*Passage to read*.

· · · · ·

That’s what happened in Honduras, and it’s why a lawsuit in the United States is probably the only chance Juan Lopez Grijalba’s victims will ever have to confront him in a court of law. Oscar and Gloria Reyes are among those who hope to take the witness stand once that happens; another plaintiff is Zenaida Velasquez, whose brother Manfredo was kidnapped by the Honduran military in 1981 and never heard from again.
Velasquez, who lives in San Jose, California, says she heard about the case through a friend in Honduras and decided to join in&38212;even though the attorneys warned her that the process would be long and difficult. “We have always been complaining about the impunity that these people have been enjoying,” Velasquez says. “No one has done anything to them, and I don’t want to allow their impunity any longer.”
In his defense, Grijalba has maintained that he didn’t directly supervise the officers involved in torture. His attorney, Kurt Klaus&38212;who also represented the Salvadoran generals in last year’s trial—says the lawsuits amount to scapegoating. “Who gains from these cases?” he asks. “How does it go to helping the people of Honduras? The justice system and infrastructure of those countries need to work, instead of trying to sue a general for something he did 20 years ago. There’s no way it’s going to be done years after the fact. There are too many unbridged gaps in the evidence; the people who actually did the torture are nowhere to be found; and you get a trial of experts trying the history of Latin America.”
But a more precise accounting of history, one that publicizes the record and identifies the perpetrators, is precisely what plaintiffs and their supporters are after. In the end, says Oscar Reyes, it doesn’t so much matter to him whether Grijalba is tried in the civil suit or whether he is deported first. “I just want a judge to condemn him on human-rights grounds, either in court or by him being expelled. I want justice to say this is wrong, what you did.”
Grijalba’s deportation hearings are scheduled to conclude this spring; the witness list, according to sources familiar with the case, included several former U.S. military and CIA officials. When Mother Jones sought access to the hearings, the immigration judge ordered the proceedings closed. The Justice Department has not responded to a Freedom of Information Act request for information related to the case. Grijalba, through his immigration attorney, declined to be interviewed.
For now, Grijalba remains at the Krome Detention Center in western Miami-Dade County—dusty, flat territory where the housing developments peter out and signs for swamp tours and the Miccosukee Indian casino beckon along a narrow highway. If it weren’t for the concertina wire atop the chain-link fence, Krome could pass for an elementary school from the mid-20th century, a low-rise complex of cream-colored cinder block and turquoise trim, flanked by perfunctory green lawns and a large American flag. Inside are cramped courtrooms, and it was in one of those small chambers that Oscar Reyes saw Juan Lopez Grijalba for the third time, this past January.
Reyes had come to testify at Grijalba’s deportation hearing, in support of the INS’s contention that Grijalba should be sent back to Honduras. For close to two hours he told his tale, sitting in a chair just a few feet away from Grijalba; at one point the translator—who wasn’t occupied because Reyes spoke in English—began to cry. Grijalba “was very tranquil,” Reyes says. “Sometimes I saw him looking at me. He’s older now, with gray hair. He was wearing jeans and a red-and-blue shirt, plain clothes. He’s lost weight. In uniform they are big guys, arrogant, but now he was humble.”

· · · · ·

*Study questions*.
**1)** Return the part of the article on the Grijalba case starting with "That’s what happened" and going on through "heard from again.", word for word.
**2)** According to the article on the Grijalba case, where is Grijalba being held?
The listing that comes after this is separate material from the article on the Grijalba case.

[Dataset listing]
· · · · ·

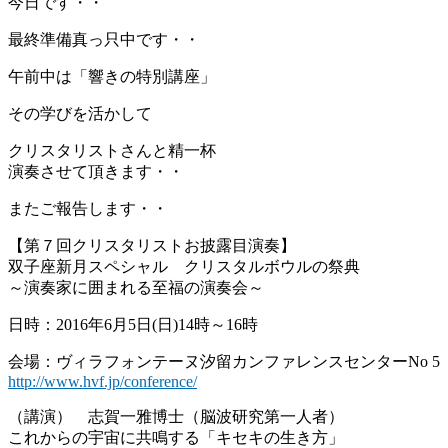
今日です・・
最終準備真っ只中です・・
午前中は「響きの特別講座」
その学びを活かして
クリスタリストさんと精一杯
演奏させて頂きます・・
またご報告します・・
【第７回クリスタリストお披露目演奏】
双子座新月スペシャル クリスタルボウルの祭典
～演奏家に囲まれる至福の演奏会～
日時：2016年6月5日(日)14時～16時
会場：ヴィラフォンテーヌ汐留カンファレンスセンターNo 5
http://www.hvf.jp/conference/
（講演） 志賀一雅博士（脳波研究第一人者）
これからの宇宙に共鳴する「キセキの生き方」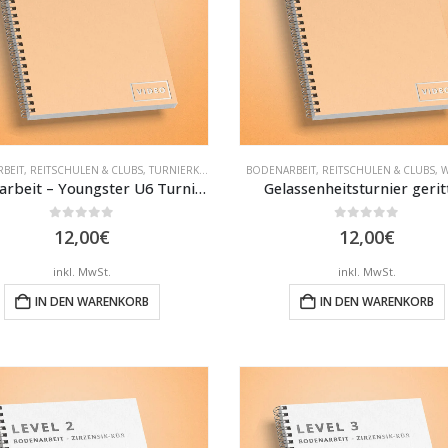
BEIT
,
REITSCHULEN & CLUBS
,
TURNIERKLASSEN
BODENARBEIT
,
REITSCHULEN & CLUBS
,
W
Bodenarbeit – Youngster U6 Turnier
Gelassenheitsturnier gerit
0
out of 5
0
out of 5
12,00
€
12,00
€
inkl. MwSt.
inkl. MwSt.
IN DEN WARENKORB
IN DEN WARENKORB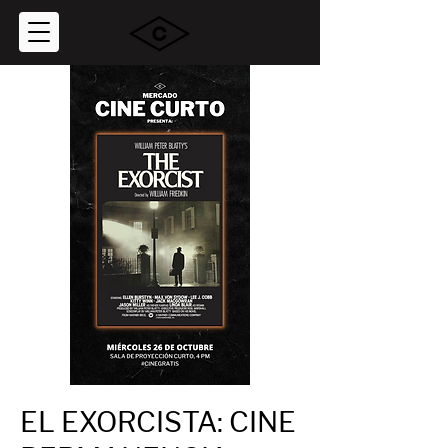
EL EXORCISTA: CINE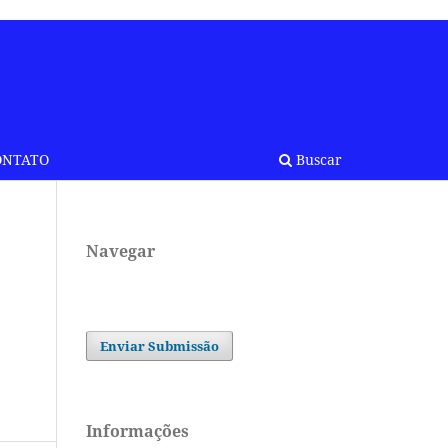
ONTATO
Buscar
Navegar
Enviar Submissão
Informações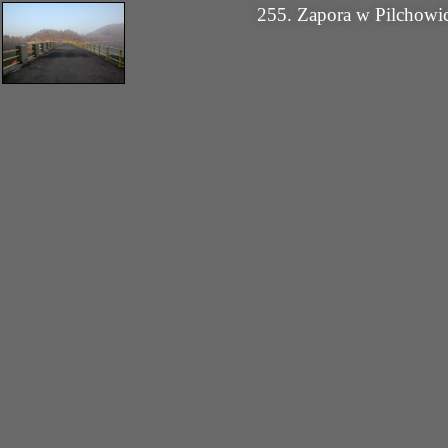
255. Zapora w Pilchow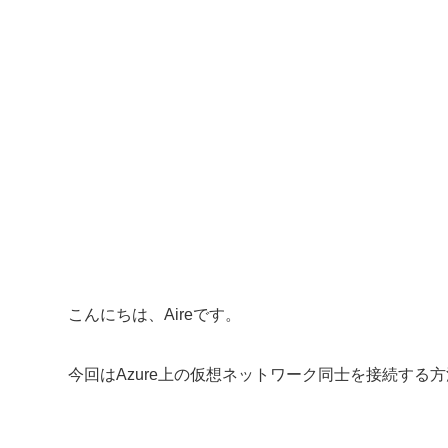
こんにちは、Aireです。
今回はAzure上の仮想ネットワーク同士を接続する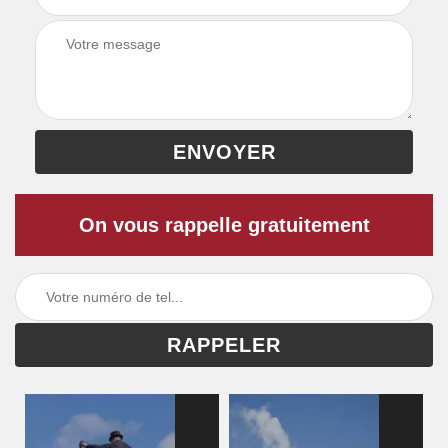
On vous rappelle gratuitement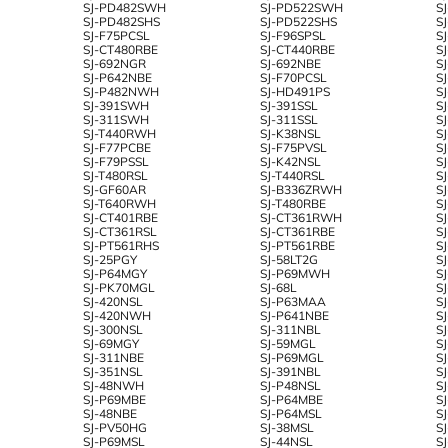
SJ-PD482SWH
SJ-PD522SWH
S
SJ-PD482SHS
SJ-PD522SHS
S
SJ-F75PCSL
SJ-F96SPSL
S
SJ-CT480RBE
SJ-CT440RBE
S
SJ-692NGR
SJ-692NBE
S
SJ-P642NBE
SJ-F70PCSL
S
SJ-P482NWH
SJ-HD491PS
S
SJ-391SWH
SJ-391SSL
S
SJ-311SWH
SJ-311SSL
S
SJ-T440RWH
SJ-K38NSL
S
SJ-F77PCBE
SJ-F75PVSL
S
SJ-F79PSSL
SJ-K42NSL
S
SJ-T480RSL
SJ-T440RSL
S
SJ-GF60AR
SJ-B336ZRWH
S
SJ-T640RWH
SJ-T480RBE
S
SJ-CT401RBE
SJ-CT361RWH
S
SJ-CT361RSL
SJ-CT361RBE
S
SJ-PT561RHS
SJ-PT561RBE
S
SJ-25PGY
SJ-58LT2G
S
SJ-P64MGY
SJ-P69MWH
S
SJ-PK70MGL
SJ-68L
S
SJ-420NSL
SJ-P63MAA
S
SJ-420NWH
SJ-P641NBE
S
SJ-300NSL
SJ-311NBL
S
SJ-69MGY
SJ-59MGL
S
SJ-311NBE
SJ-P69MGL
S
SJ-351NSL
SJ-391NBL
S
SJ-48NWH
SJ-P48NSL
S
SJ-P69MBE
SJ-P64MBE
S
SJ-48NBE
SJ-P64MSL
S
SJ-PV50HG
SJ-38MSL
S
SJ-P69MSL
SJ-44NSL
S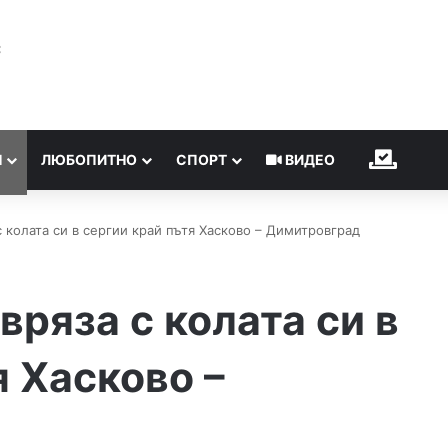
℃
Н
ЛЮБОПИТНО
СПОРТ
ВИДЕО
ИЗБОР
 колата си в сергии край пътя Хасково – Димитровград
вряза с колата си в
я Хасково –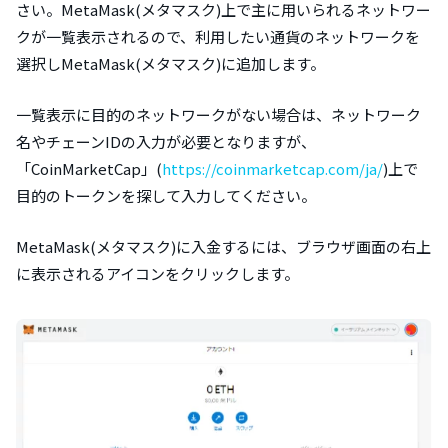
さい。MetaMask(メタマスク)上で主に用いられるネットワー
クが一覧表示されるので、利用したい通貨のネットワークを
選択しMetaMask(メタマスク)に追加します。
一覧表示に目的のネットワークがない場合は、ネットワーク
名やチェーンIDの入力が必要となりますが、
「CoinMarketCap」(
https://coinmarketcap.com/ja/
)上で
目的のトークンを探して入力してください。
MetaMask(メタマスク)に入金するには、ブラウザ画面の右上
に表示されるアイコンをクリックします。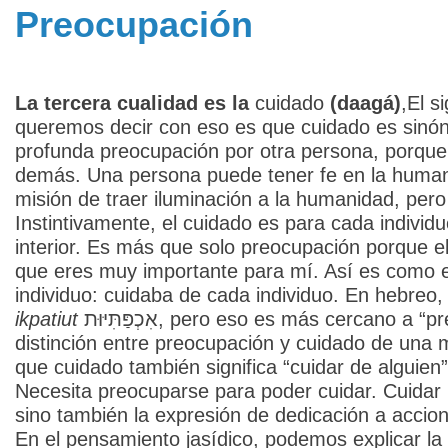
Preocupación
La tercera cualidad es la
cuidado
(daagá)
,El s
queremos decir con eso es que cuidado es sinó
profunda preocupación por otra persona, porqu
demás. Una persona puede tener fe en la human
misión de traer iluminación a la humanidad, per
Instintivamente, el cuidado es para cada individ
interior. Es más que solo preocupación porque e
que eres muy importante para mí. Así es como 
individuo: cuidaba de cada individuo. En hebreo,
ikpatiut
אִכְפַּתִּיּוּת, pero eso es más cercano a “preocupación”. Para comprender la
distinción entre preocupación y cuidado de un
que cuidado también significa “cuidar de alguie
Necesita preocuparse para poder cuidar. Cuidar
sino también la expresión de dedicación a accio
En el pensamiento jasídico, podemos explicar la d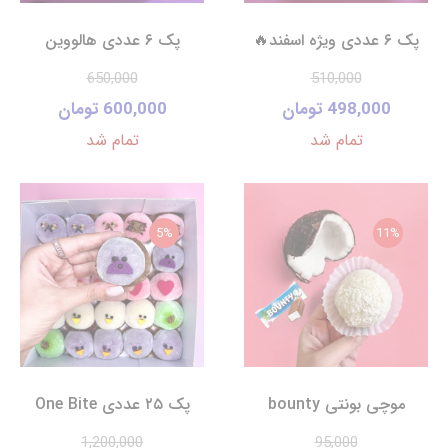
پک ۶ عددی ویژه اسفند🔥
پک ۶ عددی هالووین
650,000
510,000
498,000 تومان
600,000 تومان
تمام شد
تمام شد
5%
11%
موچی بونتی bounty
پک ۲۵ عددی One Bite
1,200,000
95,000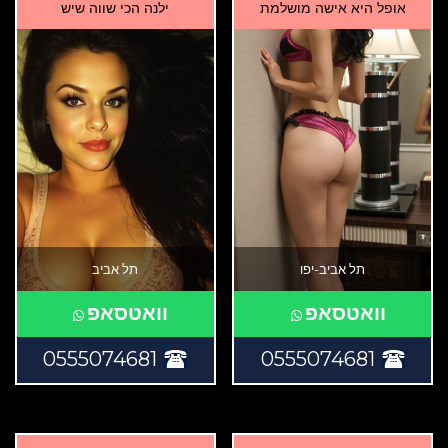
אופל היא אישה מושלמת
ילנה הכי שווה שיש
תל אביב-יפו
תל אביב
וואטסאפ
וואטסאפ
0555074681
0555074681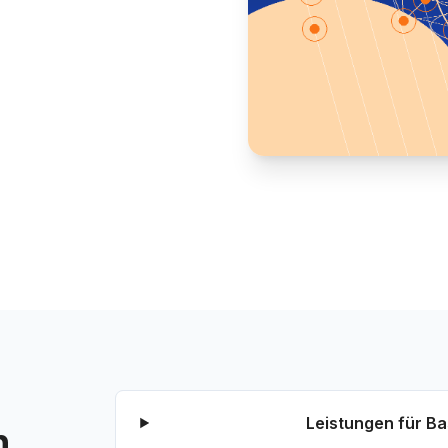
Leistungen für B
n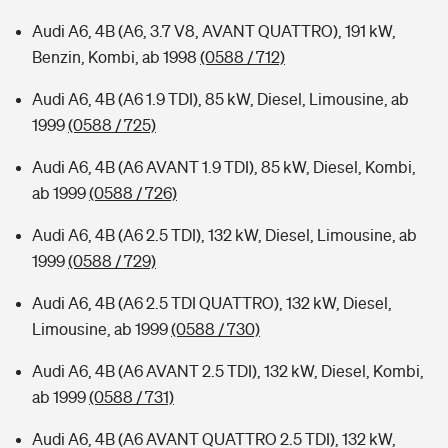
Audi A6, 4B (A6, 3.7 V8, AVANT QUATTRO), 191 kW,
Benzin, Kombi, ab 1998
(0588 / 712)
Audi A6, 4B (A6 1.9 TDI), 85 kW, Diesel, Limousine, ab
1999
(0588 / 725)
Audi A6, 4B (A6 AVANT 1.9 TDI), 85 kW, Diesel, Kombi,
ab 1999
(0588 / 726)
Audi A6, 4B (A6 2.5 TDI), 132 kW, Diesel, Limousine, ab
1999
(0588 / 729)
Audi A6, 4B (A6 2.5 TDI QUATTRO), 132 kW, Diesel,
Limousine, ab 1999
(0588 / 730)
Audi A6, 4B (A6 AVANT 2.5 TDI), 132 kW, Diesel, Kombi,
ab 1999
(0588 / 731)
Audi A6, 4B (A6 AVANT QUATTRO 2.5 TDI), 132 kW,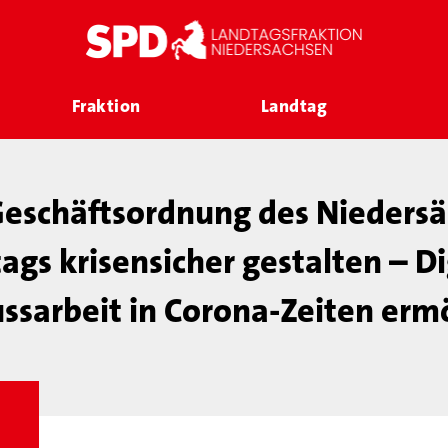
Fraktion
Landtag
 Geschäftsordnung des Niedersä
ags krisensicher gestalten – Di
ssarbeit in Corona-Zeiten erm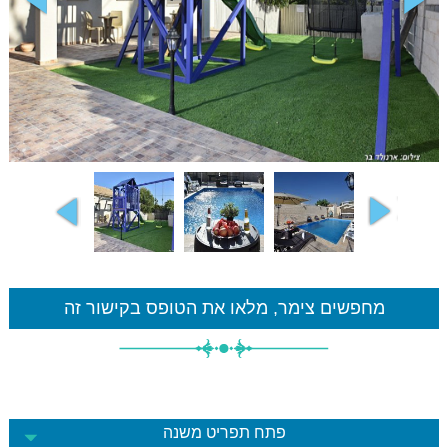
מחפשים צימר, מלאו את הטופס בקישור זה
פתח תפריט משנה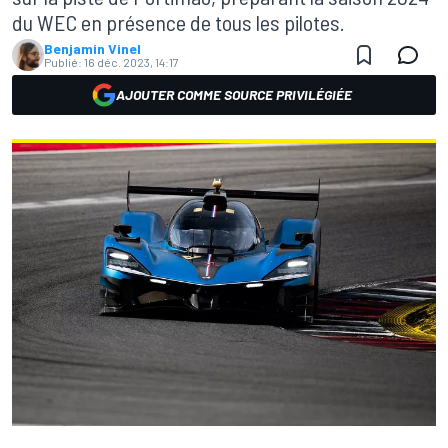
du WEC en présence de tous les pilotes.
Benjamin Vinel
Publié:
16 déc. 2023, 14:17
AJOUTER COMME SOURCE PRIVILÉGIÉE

· · · · ·

*Solutions to each task*.
**1)**
That’s what happened in Honduras, and it’s why a lawsuit in the United States is probably the only chance Juan Lopez Grijalba’s victims will ever have to confront him in a court of law. Oscar and Gloria Reyes are among those who hope to take the witness stand once that happens; another plaintiff is Zenaida Velasquez, whose brother Manfredo was kidnapped by the Honduran military in 1981 and never heard from again.

**2)** At the Krome Detention Center in western Miami-Dade County.